Had Lindale not enclosed, many observers believe Lindale would have been finished. Instead, it sputtered for a few years and then flourished.

Westdale has been in decline since the arrival of Coralville’s Coral Ridge Mall in 1998, which began to sap its vitality.

Byers said Lindale remains the retail epicenter of Cedar Rapids even after the arrival of discount stores, big block stores and open-air lifestyle centers.

“If a new retailer is coming to town, the first question they ask me is, ‘Can you find something close to Lindale?’” he said.

In addition to the sheer variety of stores and shopping comfort, Lindale has offered continued retail excitement.

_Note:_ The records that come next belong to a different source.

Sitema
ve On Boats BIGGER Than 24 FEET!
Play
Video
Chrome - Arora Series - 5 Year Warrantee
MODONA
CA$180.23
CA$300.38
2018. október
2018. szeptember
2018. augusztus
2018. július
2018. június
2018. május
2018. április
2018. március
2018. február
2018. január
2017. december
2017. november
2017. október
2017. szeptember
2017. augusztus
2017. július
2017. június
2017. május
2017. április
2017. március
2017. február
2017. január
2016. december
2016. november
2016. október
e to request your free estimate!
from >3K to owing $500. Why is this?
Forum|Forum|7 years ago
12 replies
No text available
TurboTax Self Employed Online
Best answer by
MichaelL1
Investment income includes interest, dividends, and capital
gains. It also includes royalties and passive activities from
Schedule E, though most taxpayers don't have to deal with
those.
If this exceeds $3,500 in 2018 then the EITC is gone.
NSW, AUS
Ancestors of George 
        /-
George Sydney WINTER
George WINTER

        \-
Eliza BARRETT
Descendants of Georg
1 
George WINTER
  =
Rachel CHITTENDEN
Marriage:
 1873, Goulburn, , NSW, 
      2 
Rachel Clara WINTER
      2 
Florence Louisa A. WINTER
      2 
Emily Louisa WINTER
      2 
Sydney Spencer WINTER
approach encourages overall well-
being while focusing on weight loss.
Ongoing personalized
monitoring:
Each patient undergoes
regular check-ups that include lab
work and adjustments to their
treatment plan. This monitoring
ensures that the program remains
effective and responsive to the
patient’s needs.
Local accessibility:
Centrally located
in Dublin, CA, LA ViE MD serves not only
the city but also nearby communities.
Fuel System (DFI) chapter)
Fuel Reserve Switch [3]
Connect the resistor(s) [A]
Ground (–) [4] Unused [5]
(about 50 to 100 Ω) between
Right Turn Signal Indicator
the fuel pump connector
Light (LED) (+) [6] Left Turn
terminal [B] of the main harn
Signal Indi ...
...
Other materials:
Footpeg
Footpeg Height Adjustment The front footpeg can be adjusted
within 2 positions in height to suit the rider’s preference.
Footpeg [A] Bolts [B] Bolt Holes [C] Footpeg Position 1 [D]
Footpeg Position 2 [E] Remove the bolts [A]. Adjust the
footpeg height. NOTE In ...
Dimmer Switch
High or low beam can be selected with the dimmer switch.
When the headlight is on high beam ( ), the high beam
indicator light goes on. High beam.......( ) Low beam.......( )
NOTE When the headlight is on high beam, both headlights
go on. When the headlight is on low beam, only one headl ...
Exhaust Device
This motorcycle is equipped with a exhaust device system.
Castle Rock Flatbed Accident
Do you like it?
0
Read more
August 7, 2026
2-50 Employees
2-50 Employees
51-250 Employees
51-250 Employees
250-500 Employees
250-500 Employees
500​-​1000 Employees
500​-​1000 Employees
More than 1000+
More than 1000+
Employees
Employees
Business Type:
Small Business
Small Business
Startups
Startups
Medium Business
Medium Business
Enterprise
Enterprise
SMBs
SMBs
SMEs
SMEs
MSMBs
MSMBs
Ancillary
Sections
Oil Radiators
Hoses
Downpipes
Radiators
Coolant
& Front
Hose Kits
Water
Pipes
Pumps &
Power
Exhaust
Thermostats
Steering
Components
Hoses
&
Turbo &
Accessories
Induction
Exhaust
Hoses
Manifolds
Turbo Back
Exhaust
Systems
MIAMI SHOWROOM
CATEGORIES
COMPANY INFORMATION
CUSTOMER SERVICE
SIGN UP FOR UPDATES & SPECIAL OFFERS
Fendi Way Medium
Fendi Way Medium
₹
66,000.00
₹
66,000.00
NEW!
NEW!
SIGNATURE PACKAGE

Longtime Lindale employee Wayne Schilling recalled early promotions like an appearance by the cast of the sitcom “A Family Affair” to kick off the holiday shopping season and a performing dolphin show set up in huge tanks in Lindale’s main concourse.

For a short time, the mall had a children’s train that ran from one end of the mall concourse to the other, Schilling said.

It appears Lindale has passed its retail peak, but is holding up well to the decline in general mall retailing nationwide, Byers said.

Retailers have begun to favor non-enclosed lifestyle centers because in a competitive price environment, they do not want to pay the hefty lease charges malls require to pay for things like heating and cooling common areas and security, he said.

Malls have been forced to become creative in leasing space because demand isn’t sufficient to fill all the mall space. One example seen this summer was when Lindale Mall leased 30,000 square feet in its lower level to the State of Iowa for an IowaWorks job services center.

Byers said malls risk diminishing their retail vitality when they allow such non-retail uses, but the IowaWorks Center isn’t noticeable to the average Lindale shopper because it is in the isolated lower level.

Lindale Mall Senior Marketing Manager Lisa Rowe said the mall will hold a nostalgic celebration on Sept. 15 to thank customers for their loyalty.

Out of all of the original tenants, Sears and Younkers are the only retailers that haven’t changed, she said.

The mall’s online directory lists 105 retailers, not counting kiosks open for holidays.

Lindale continues to evolve.
Recent changes include the redevelopment of the large space formerly leased to The Gap into several smaller spaces.

A seasonal Halloween store soon will open in the onetime Plaza Theater building recently used as the temporary home of Theatre Cedar Rapids after the Floods of 2008.